Children's Right to Health
This project will investigate how society, by using various legal instruments, can safeguard the right of the child to the enjoyment of the highest attainable standard of health (UN Convention on the Rights of the Child art. 24), hereafter called the right to health. The primary objective is to safeguard children's rights in health matters balancing participation and protection, and balancing the rights and duties of the parents and children's rights, and the responsibility of the state. Health is a decisive factor in the formative conditions for children, which play a critical role in outcomes during the life cycle. The international and national legal framework on health care for children is crucial as law plays a vital role in advancing the right to health.  The character, meaning and consequences of the new provision in the Norwegian Constitution on children's rights to health, needs to be analyzed and questioned.

Some children are in a special vulnerable situation and the principle of equal rights to health may be challenged. Two examples: Children in child welfare services have an increased incidence of health problems, compared to the rest of the child population. Another cause of concern is children with unclarified residential status in Norway. The project will investigate if and how it is possible to use legal tools in order to promote their resilience towards discrimination in health matter.

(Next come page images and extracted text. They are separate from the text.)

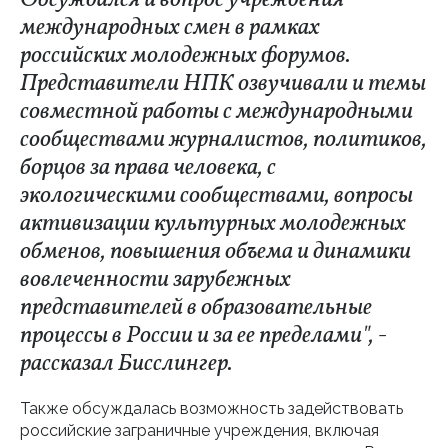
Обсуждался и вопрос учреждения
международных смен в рамках
российских молодежных форумов.
Представители НПК озвучивали и темы
совместной работы с международными
сообществами журналистов, политиков,
борцов за права человека, с
экологическими сообществами, вопросы
активизации культурных молодежных
обменов, повышения объема и динамики
вовлеченности зарубежных
представителей в образовательные
процессы в России и за ее пределами", -
рассказал Бисслингер.
Также обсуждалась возможность задействовать
российские заграничные учреждения, включая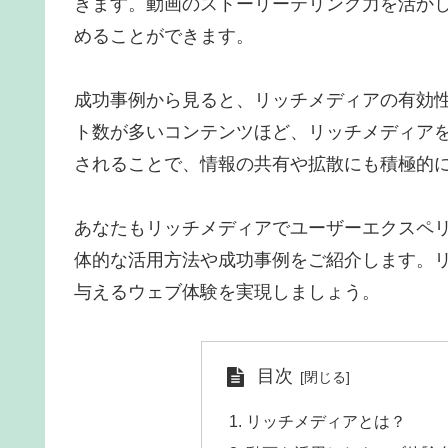
きます。動画のストーリーテリング力を活か
めることができます。
成功事例から見ると、リッチメディアの有効性
ト数が多いコンテンツほど、リッチメディア
されることで、情報の共有や拡散にも積極的
あなたもリッチメディアでユーザーエクスペ
体的な活用方法や成功事例をご紹介します。
与えるウェブ体験を実現しましょう。
目次
リッチメディアとは？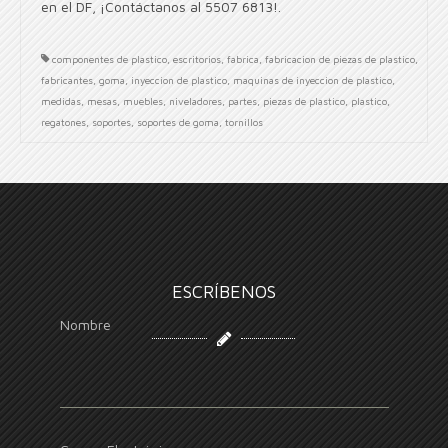
en el DF, ¡Contáctanos al 5507 6813!.
componentes de plastico
,
escritorios
,
fabrica
,
fabricacion de piezas de plastico
,
fabricantes
,
goma
,
inyeccion de plastico
,
maquinas de inyeccion de plastico
,
medidas
,
mesas
,
muebles
,
niveladores
,
partes
,
piezas de plastico
,
plastico
,
regatones
,
soportes
,
soportes de goma
,
tornillos
ESCRÍBENOS
Nombre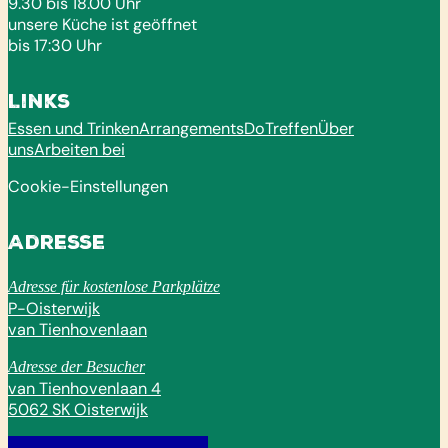
9.30 bis 18.00 Uhr
unsere Küche ist geöffnet
bis 17:30 Uhr
Links
Essen und Trinken
Arrangements
Do
Treffen
Über
uns
Arbeiten bei
Cookie-Einstellungen
Adresse
Adresse für kostenlose Parkplätze
P-Oisterwijk
van Tienhovenlaan
Adresse der Besucher
van Tienhovenlaan 4
5062 SK Oisterwijk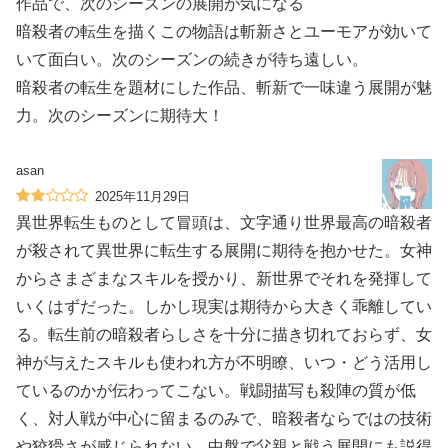
作品で、次のシーズンの展開が気になる
暗殺者の転生を描くこの物語は斬新さとユーモアが効いて
いて面白い。次のシーズンの続きが待ち遠しい。
暗殺者の転生を題材にした作品、斬新で一味違う展開が魅
力。次のシーズンに期待大！
asan
2025年11月29日
異世界転生ものとして冒頭は、文字通り世界最高の暗殺者
が殺されて異世界に転生する展開に期待を抱かせた。女神
からさまざまなスキルを授かり、新世界でそれを発揮して
いくはずだった。しかし現実は期待から大きく乖離してい
る。転生前の暗殺者らしさを十分に描き切れておらず、女
神が与えたスキルも使われ方が不明瞭、いつ・どう活用し
ているのかが伝わってこない。戦闘描写も殺陣の質が低
く、対人戦が中心に留まるのみで、暗殺者ならではの技術
や狡猾さが感じられない。中盤で父親と戦う展開にも説得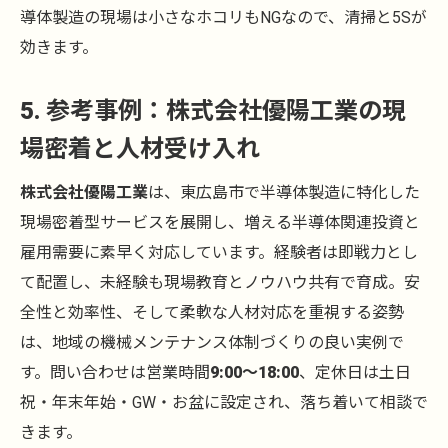
導体製造の現場は小さなホコリもNGなので、清掃と5Sが
効きます。
5. 参考事例：株式会社優陽工業の現
場密着と人材受け入れ
株式会社優陽工業
は、東広島市で半導体製造に特化した
現場密着型サービスを展開し、増える半導体関連投資と
雇用需要に素早く対応しています。経験者は即戦力とし
て配置し、未経験も現場教育とノウハウ共有で育成。安
全性と効率性、そして柔軟な人材対応を重視する姿勢
は、地域の機械メンテナンス体制づくりの良い実例で
す。問い合わせは営業時間
9:00～18:00
、定休日は土日
祝・年末年始・GW・お盆に設定され、落ち着いて相談で
きます。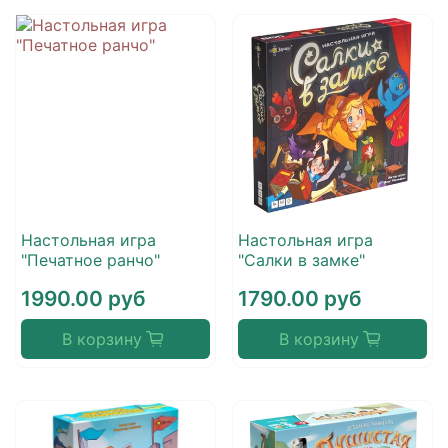
Настольная игра
Настольная игра
"Печатное ранчо"
"Салки в замке"
1990.00 руб
1790.00 руб
В корзину
В корзину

The population in Norway is becoming increasingly heterogenic with respect to religion, cultural background and view of life, which has consequences for substantial and organizational questions related to health care for children, equal treatment and for the child/parent dimension.  

The intention is to develop a theoretical model on how to understand children’s rights in health matters from a Nordic welfare state perspective. This model might later be of general value for research on other child-oriented legal questions.